Posts Tagged ‘Tim Parks’
March 13, 2015 | by Dan Piepenbring
- “Can a writer’s original inspiration survive success? Imagine you are Karl Ove Knausgaard at this point in his career … Why not enjoy success? Why not accept that you are a genius, if people insistently tell you that you are? One way or another, from this point on it will be hard to achieve the same concentration, the same innocence, when you return to the empty page and the next stage in a life story that is now radically transformed.”
- Today in dubious superlatives: Was 1925 really “the greatest year” in the history of literature? The BBC has declared it so. They searched “for a cluster of landmark books” and then asked if said books “continue to enthrall readers and explore our human dilemmas and joys in memorable ways”; 1925, with its Hemingway and its Fitzgerald and its Dos Passos and its Dreiser, came away the victor. But make no mistake: seeking the greatest year in literature is a fool’s errand, just as searching for the greatest minute in history would be.

Stored data entries:
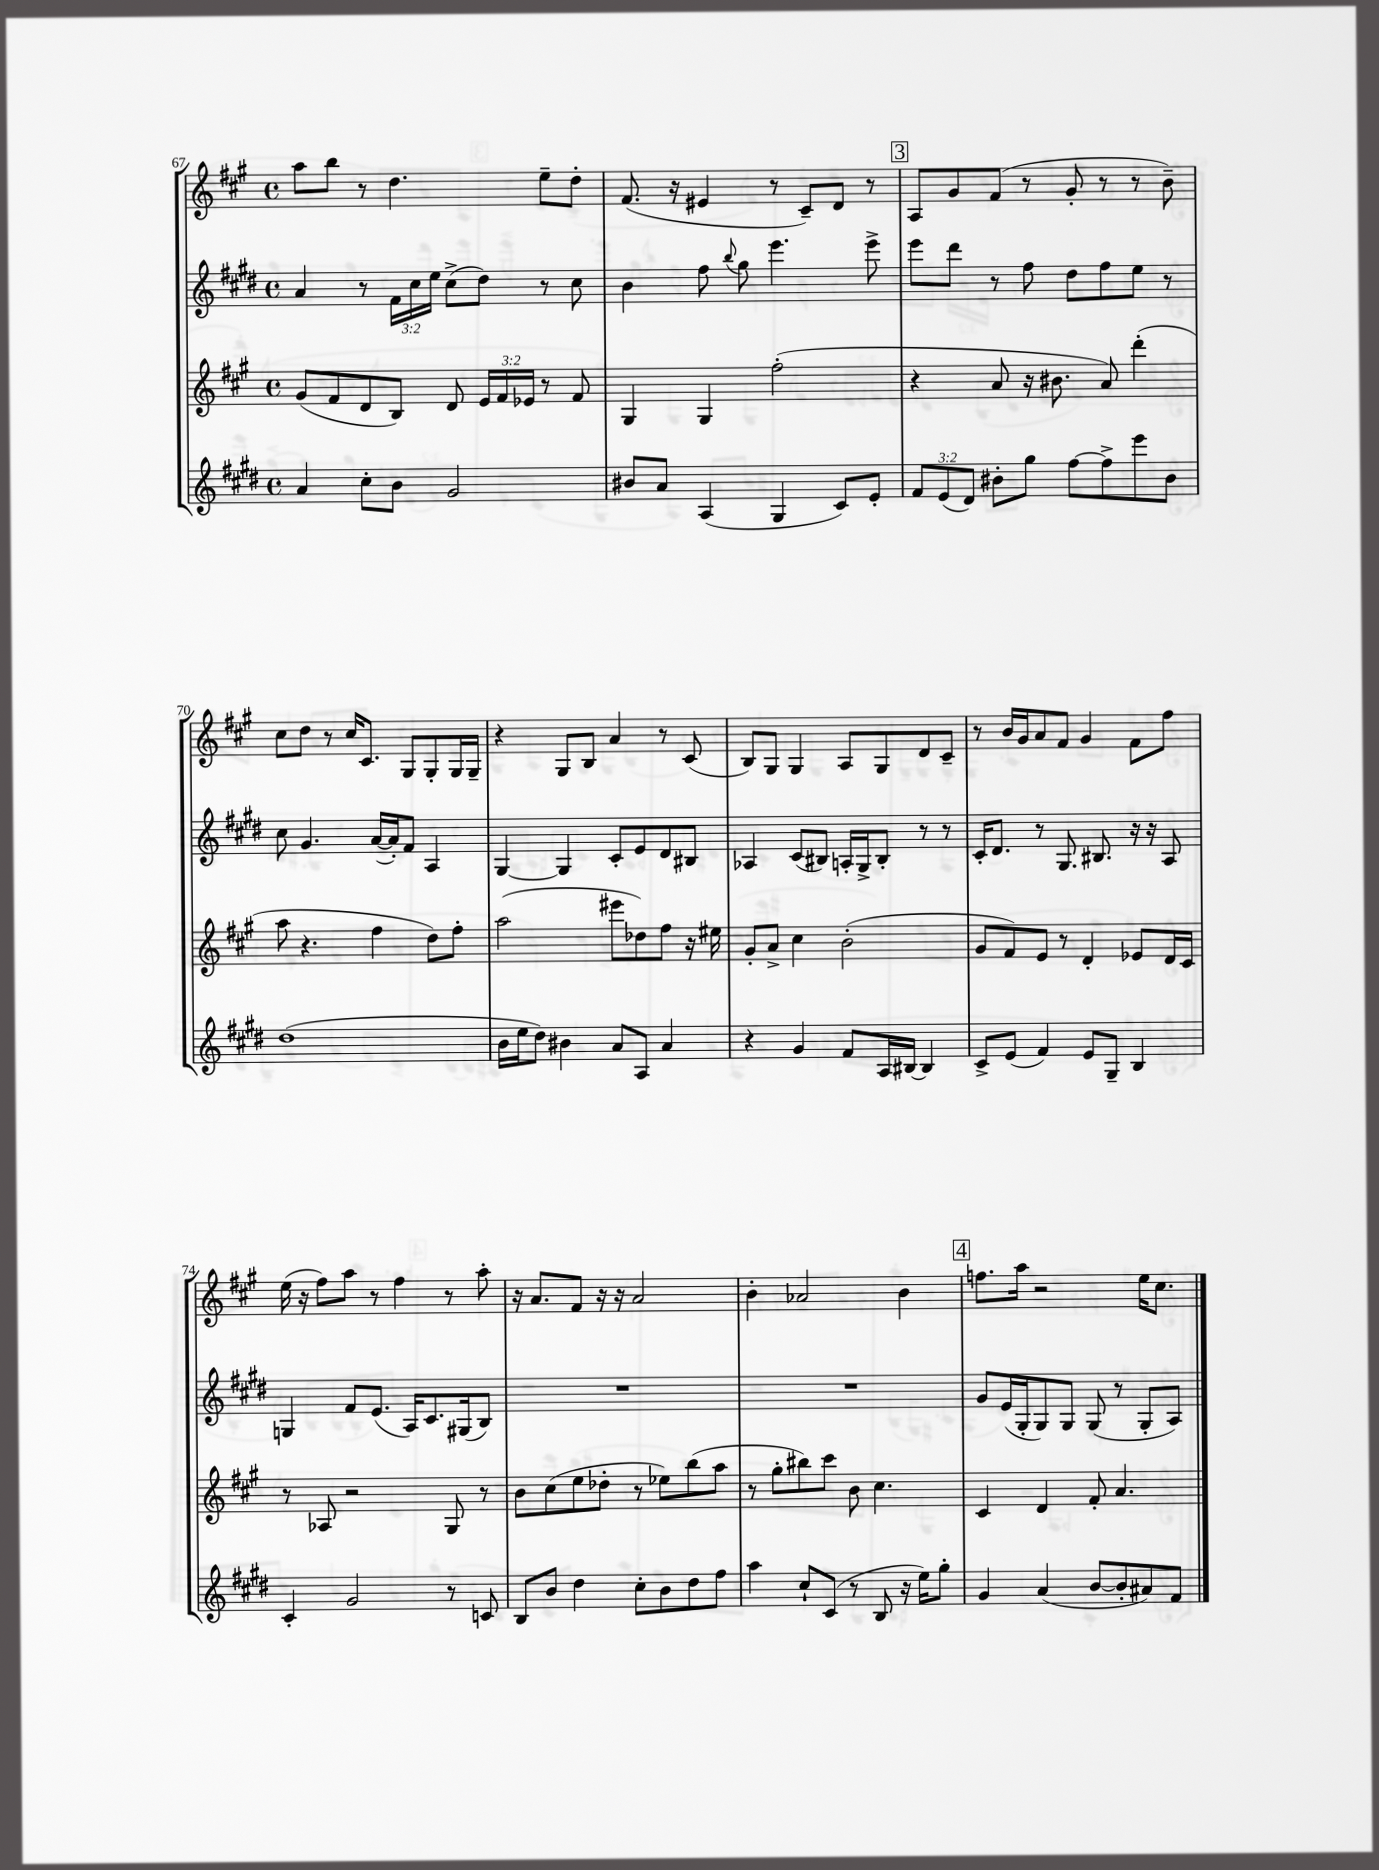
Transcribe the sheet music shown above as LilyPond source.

<<
\new StaffGroup <<
\new Staff = "s0" {
    \clef treble \key a \major \defaultTimeSignature \time 4/4
    \autoBeamOff a''8[ b''8] r8 d''4. e''8[-- d''8]-. |
    fis'8.( r16 eis'4 r8 cis'8[--) d'8] r8 |
    \mark \markup { \box "3" } a8[ gis'8 fis'8]( r8 gis'8-. r8 r8 b'8--) |
    cis''8[ d''8] r8 cis''16[ cis'8.] gis8[ gis8-. gis16 gis16]-- |
    r4 gis8[ b8] a'4 r8 cis'8( |
    b8[) gis8] gis4 a8[ gis8 d'8 cis'8]-- |
    r8 b'16[ gis'16 a'8 fis'8] gis'4 fis'8[ fis''8] |
    e''16( r16 fis''8[) a''8] r8 fis''4 r8 a''8-. |
    r16 a'8.[ fis'8] r16 r16 a'2 |
    b'4-. aes'2 b'4 |
    \mark \markup { \box "4" } f''8.[ a''16] r2 e''16[ cis''8.] \bar "|." |
}
\new Staff = "s1" {
    \clef treble \key e \major \defaultTimeSignature \time 4/4 \override Staff.TupletNumber.text = #tuplet-number::calc-fraction-text
    \autoBeamOff a'4 r8 \tuplet 3/2 { fis'16[ cis''16 e''16] } cis''8[->( dis''8]) r8 cis''8 |
    b'4 fis''8 \appoggiatura { b''8 } gis''8 e'''4. e'''8-> |
    \mark \markup { \box "3" } e'''8[ dis'''8] r8 fis''8 dis''8[ fis''8 e''8] r8 |
    cis''8 gis'4. a'16[~( a'16-.) fis'8] a4 |
    gis4~ gis4 cis'8[-. e'8 dis'8 bis8] |
    aes4 cis'8[( bis8]) a16[-. gis16-> bis8]-. r8 r8 |
    cis'16[-. dis'8.] r8 gis8. bis8. r16 r16 a8 |
    g4 fis'8[ e'8.]( a16[) cis'8. gis16( b8]) |
    R1 |
    R1 |
    \mark \markup { \box "4" } gis'8[ e'16( gis16-. gis8) gis8] gis8( r8 gis8[-. a8]) \bar "|." |
}
\new Staff = "s2" {
    \clef treble \key a \major \defaultTimeSignature \time 4/4 \override Staff.TupletNumber.text = #tuplet-number::calc-fraction-text
    \autoBeamOff gis'8[( fis'8 d'8 b8]) d'8 \tuplet 3/2 { e'16[ fis'16 ees'16] } r8 fis'8 |
    gis4 gis4 fis''2-.( |
    \mark \markup { \box "3" } r4 a'8 r16 bis'8. a'8) d'''4-.( |
    a''8 r4. fis''4 d''8[) fis''8]-. |
    a''2( eis'''8[ des''8) fis''8] r16 eis''16 |
    gis'8[-. a'8]-> cis''4 b'2-.( |
    gis'8[ fis'8) e'8] r8 d'4-. ees'8[ d'16 cis'16] |
    r8 aes8 r2 gis8 r8 |
    b'8[ cis''8( e''8 des''8]-. r8 ees''8[) b''8( a''8] |
    r8 gis''8[-. bis''8) cis'''8] b'8 cis''4. |
    \mark \markup { \box "4" } cis'4 d'4 fis'8-. a'4. \bar "|." |
}
\new Staff = "s3" {
    \clef treble \key e \major \defaultTimeSignature \time 4/4 \override Staff.TupletNumber.text = #tuplet-number::calc-fraction-text
    \autoBeamOff a'4 cis''8[-. b'8] gis'2 |
    bis'8[ a'8] a4( gis4 cis'8[) e'8]-. |
    \mark \markup { \box "3" } \tuplet 3/2 { fis'8[ e'8( dis'8]) } bis'8[-. gis''8] fis''8[~ fis''8-> e'''8 bis'8] |
    dis''1( |
    b'16[ e''16 dis''8]) bis'4 a'8[ a8] a'4 |
    r4 gis'4 fis'8[ a16 bis16]~ bis4 |
    cis'8[-> e'8]( fis'4) e'8[ gis8]-- b4 |
    cis'4-. gis'2 r8 c'8 |
    b8[ b'8] dis''4 cis''8[-. b'8 dis''8 fis''8] |
    a''4 cis''8[-! cis'8]( r8 b8 r16 e''16[) gis''8]-. |
    \mark \markup { \box "4" } gis'4 a'4( b'8[~ b'8-. ais'8) fis'8] \bar "|." |
}
>>
>>
\layout { \context { \Score currentBarNumber = #67 } }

[WHAT THE EXERCISE ASKS]:
From the literary blog post, pull out word for word the passage that opens with the words containing "- Today in dubious" and closes with "history would be.".

[FINAL RESULT]:
- Today in dubious superlatives: Was 1925 really “the greatest year” in the history of literature? The BBC has declared it so. They searched “for a cluster of landmark books” and then asked if said books “continue to enthrall readers and explore our human dilemmas and joys in memorable ways”; 1925, with its Hemingway and its Fitzgerald and its Dos Passos and its Dreiser, came away the victor. But make no mistake: seeking the greatest year in literature is a fool’s errand, just as searching for the greatest minute in history would be.